Hiring a chimney sweep is the traditional way to clean the inner surface and restore safety to the home. Chimney sweeps are trained to determine whether chimneys are structurally sound and whether they need to be cleaned. They will make sure the chimney is up to code, especially important in older houses, and make sure there are any birds or animals in the chimney, or anything that would block the flow of smoke. They also check that there’s no water coming into your home. 

How Do I Prevent Creosote Build-up?

There are steps you can take at home to reduce creosote buildup and the risk of a chimney fire.  Foremost is picking dry wood to burn. Dry wood will appear gray on the surface and have cracks on the end.

Don’t throw pizza boxes or other trash in the fireplace because it causes a thicker smoke, which lowers the temperature in the chimney. While many people use a newspaper to start a fire, it is recommended that a fire log or fire starter should be used instead. This reduces the risk of sparks flying out of the fireplace. Use a screen and stay in the room while the fire is burning. 

Don’t forget to check your existing smoke detectors, carbon monoxide detectors and fire extinguishers to ensure all are in working order. If your home does not have the prevention devices, please install immediately.

Chimney maintenance is a priority for your property since harmful gases can build up inside the flue. Lethal carbon monoxide also builds up inside the flue, and if there’s damage to the inside of your chimney, this can seep in to your home. Have you chimney checked by a qualified tradesman regularly to ensure your family’s safety.

For information on ensuring your home is covered in case of a chimney fire, contact Vargas & Vargas at 877.550.0025

Fire Hazards in Your House

Fire hazards are everywhere. Yet, we often ignore the danger, or, worse, we’re completely unaware of the lurking, imminent threat of fire breaking out.  Fire is a devastating event, inflicting tremendous damage, sever injury and death!  Fire can wreak havoc in a fierce, fast, moment.

Smoke detectors are your primary line of defense to protect your life when a fire breaks out.

But you should take the time to carefully inspect your home for hazards that could easily become a threatening event.

Extension Cords 
Overloaded electrical extension cords cause fire by overheating and exploding in flame. Additionally, they are often near to furniture or draperies that burn rapidly. 

Take time to unburden your electrical outlets from overloaded extension cords.  If you absolutely must increase utilization of a particular outlet in your house, consider hiring an electrician to upgrade the wiring and quality of that outlet. Install of an outlet with a “Ground Fault Interrupt” (GFI) breaker that shuts the outlet off in the event of overloading.  

Consider purchasing a high-quality surge protection power strip with built-in circuit breaker.

Coffee Machines
Does your coffee maker have an “Auto-Off” feature?  We forget to turn off coffee machines; they continue warming the near-empty carafe, ultimately burning off any remaining liquid, thus creating a fire hazard while you’re away from home.

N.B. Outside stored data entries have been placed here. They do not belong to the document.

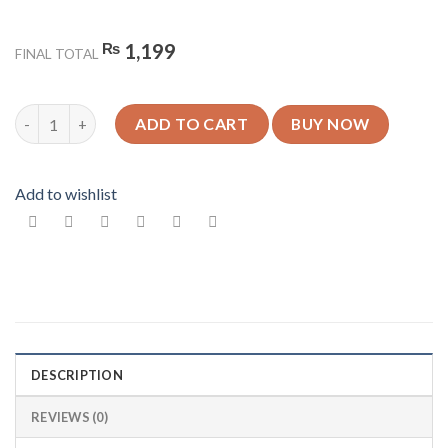
₨
1,199
FINAL TOTAL
King Crown Design 1 - Glossy Mobile Cover - For All Models qua
ADD TO CART
BUY NOW
Add to wishlist
DESCRIPTION
REVIEWS (0)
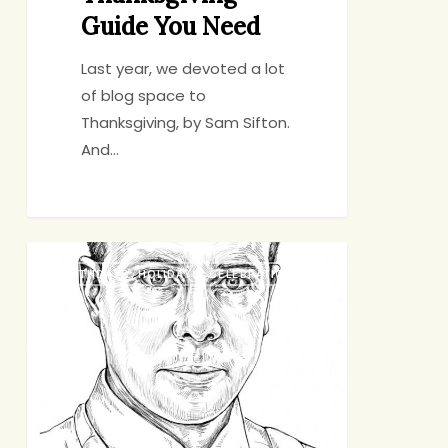
Guide You Need
Last year, we devoted a lot
of blog space to
Thanksgiving, by Sam Sifton.
And…
A
BIRTHDAYS, HOLIDAYS, CELEBRATIONS
Few
Thanksgiving
Questions
for
Sam
Sifton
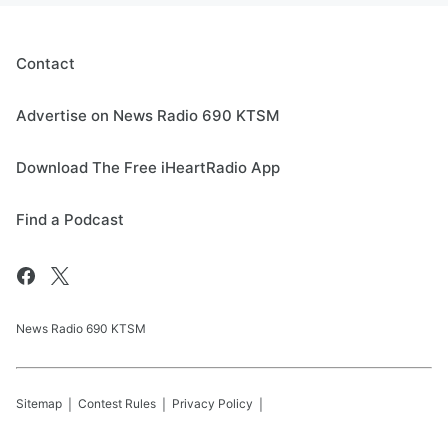
Contact
Advertise on News Radio 690 KTSM
Download The Free iHeartRadio App
Find a Podcast
News Radio 690 KTSM
Sitemap
Contest Rules
Privacy Policy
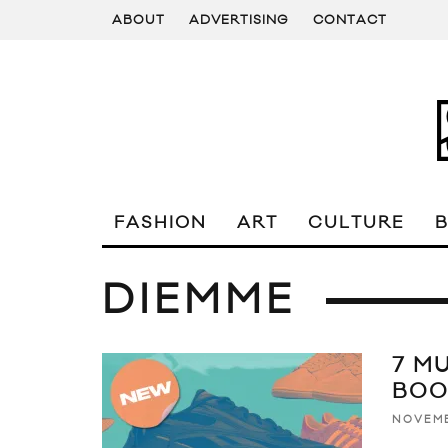
ABOUT
ADVERTISING
CONTACT
FASHION
ART
CULTURE
DIEMME
7 M
BOO
NOVEMB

Circuit Breaker Panel Upgrade 
When is the last time you asked a Licensed Electrician to inspect the circuit breaker panel in your house to determine its viability for your current needs?  A simple inspection and potential upgrade of worn or insufficient breakers can go a long way to presenting a first line of defense against fire hazards.

Lightning
Do you have a lightning rod installed on your home?   The lightning rod is a simple metal bar that captures a lightning strike and sends the resulting electrical burst harmlessly away from your roof.

Inspect all electrical outlets
Be sure there’s no furniture, clothing, newspapers or other flammable objects too close to, or obstructing the electrical outlets around your home.  A flimsy fabric accidentally falling on the electrical cord to a lamp can potentially overheat and create an immediate fire situation.

You can find more excellent advice on inspecting and protecting your home at the National Safety Council website.